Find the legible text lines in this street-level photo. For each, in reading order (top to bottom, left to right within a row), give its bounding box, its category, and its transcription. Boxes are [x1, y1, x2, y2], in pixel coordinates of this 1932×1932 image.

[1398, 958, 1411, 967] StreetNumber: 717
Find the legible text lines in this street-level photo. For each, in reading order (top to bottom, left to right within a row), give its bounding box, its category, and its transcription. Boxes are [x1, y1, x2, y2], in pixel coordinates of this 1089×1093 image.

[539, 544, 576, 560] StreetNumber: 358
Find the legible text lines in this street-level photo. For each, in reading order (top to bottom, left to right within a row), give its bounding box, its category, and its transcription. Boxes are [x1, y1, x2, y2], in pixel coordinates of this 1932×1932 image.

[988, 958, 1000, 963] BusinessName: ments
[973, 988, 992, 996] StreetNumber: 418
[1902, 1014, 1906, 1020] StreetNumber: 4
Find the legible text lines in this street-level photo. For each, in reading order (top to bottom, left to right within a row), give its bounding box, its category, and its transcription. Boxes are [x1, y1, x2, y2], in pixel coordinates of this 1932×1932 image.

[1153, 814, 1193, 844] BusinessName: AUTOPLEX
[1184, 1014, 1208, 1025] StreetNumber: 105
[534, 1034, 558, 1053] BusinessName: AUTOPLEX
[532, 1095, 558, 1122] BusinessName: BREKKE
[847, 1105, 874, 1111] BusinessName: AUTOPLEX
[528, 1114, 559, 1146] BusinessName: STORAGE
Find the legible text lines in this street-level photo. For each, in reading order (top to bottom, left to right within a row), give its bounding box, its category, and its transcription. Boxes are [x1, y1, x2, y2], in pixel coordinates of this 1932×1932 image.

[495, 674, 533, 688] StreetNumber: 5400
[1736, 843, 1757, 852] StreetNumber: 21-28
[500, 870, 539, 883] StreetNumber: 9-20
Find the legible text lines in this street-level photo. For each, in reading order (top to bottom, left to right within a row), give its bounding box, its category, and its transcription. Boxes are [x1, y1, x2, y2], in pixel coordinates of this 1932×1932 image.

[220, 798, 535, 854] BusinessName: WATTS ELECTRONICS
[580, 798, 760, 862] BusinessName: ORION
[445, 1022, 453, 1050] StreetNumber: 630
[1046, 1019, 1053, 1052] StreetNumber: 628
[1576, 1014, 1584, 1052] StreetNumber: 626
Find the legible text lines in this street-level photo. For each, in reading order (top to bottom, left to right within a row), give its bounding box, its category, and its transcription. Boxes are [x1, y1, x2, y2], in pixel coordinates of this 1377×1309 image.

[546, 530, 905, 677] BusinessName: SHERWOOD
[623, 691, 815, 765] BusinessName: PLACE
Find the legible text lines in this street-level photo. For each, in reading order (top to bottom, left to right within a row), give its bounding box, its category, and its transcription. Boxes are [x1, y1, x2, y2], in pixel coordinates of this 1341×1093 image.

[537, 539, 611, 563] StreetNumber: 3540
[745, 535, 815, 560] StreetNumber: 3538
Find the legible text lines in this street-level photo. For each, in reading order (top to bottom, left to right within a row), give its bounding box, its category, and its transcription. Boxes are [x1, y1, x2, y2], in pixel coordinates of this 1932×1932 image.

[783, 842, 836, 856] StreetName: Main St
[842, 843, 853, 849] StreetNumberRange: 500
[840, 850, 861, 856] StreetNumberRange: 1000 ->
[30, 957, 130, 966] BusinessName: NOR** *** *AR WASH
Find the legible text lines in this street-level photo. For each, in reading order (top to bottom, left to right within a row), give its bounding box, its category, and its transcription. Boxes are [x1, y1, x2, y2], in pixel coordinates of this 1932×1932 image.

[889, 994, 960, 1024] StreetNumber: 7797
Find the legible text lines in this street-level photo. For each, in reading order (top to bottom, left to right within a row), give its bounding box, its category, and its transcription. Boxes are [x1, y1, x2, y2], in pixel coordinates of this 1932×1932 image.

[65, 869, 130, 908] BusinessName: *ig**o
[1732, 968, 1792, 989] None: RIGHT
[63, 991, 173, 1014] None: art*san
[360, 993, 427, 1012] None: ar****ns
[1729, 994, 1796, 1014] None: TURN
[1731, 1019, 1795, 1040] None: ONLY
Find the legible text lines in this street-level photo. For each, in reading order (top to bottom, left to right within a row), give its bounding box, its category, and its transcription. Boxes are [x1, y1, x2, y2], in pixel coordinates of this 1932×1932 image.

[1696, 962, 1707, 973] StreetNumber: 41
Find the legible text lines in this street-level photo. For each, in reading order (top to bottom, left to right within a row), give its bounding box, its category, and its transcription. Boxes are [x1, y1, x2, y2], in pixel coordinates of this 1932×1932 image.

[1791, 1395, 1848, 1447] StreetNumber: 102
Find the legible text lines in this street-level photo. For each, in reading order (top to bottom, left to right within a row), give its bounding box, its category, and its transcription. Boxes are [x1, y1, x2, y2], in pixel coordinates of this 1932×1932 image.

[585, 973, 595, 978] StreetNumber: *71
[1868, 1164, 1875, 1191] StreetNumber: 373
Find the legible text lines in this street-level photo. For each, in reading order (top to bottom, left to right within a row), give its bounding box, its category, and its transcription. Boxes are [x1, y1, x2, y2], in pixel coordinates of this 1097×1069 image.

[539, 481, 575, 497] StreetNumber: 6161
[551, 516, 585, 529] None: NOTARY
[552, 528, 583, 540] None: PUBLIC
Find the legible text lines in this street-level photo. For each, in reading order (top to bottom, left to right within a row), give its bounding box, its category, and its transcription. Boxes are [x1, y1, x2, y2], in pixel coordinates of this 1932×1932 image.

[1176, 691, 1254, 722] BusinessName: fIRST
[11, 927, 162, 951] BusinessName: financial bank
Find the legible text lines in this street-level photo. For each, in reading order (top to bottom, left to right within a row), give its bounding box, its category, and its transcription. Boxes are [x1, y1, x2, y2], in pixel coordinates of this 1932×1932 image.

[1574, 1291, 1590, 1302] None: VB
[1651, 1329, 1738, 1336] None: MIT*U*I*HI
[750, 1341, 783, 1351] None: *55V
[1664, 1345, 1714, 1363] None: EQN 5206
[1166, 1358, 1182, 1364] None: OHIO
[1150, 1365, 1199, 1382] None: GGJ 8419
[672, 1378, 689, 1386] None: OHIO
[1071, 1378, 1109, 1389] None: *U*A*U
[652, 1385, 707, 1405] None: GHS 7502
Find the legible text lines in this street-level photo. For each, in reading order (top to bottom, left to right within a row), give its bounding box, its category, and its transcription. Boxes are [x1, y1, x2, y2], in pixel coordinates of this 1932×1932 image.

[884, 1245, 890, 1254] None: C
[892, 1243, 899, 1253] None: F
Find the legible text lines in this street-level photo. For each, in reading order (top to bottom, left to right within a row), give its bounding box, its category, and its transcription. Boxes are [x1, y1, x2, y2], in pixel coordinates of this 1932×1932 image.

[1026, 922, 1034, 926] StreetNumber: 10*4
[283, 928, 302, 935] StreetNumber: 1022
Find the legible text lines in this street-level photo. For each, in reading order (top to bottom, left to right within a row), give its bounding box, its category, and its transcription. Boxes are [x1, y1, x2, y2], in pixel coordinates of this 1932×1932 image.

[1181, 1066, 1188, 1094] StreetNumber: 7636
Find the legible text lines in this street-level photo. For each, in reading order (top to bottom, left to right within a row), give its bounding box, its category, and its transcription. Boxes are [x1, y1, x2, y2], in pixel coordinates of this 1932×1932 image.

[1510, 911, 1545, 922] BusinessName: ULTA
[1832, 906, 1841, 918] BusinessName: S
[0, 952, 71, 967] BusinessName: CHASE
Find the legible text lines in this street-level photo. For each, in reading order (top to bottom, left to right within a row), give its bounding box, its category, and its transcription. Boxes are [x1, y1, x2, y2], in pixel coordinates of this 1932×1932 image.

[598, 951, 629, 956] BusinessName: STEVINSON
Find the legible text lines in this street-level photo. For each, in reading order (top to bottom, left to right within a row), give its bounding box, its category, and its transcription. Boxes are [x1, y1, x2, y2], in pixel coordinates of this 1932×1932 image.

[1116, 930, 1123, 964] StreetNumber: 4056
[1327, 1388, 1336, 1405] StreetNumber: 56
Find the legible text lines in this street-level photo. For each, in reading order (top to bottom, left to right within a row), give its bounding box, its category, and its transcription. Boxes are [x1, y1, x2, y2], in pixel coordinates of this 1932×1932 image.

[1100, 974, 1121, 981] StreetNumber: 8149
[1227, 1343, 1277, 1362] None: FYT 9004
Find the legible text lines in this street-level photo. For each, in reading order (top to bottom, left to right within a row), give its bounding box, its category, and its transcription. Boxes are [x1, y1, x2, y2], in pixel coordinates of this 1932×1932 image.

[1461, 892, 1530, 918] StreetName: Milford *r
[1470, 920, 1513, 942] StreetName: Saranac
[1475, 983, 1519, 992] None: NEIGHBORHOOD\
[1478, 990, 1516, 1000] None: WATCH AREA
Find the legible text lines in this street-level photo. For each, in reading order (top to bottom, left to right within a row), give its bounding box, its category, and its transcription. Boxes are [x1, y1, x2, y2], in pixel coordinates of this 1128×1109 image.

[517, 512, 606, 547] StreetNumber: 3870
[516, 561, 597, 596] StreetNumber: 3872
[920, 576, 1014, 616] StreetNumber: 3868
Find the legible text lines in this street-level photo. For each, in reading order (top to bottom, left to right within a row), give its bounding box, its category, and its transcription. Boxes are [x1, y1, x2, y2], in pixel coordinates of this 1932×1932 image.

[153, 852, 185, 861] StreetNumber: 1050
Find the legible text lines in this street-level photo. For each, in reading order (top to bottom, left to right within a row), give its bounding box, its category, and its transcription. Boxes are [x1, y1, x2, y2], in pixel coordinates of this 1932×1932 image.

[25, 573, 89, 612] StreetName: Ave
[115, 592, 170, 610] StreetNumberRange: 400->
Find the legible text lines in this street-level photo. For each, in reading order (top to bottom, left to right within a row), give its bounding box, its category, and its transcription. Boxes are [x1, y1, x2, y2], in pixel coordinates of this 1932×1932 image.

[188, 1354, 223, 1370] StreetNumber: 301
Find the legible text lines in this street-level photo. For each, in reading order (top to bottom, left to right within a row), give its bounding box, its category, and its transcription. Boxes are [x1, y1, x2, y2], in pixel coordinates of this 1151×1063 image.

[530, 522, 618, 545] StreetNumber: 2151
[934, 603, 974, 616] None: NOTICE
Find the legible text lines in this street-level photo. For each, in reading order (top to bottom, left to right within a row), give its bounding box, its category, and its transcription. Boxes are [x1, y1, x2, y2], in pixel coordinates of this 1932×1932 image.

:::::

WHAT THE TASK ASKS: Rewrite the lines from the line with "this 1089×1093 image." up to and including the line with "[539, 544, 576, 560] StreetNumber: 358", putting "roadside" in place of "street-level" and changing nothing else.

REPLY:
Find the legible text lines in this roadside photo. For each, in reading order (top to bottom, left to right within a row), give its bounding box, its category, and its transcription. Boxes are [x1, y1, x2, y2], in pixel coordinates of this 1089×1093 image.

[539, 544, 576, 560] StreetNumber: 358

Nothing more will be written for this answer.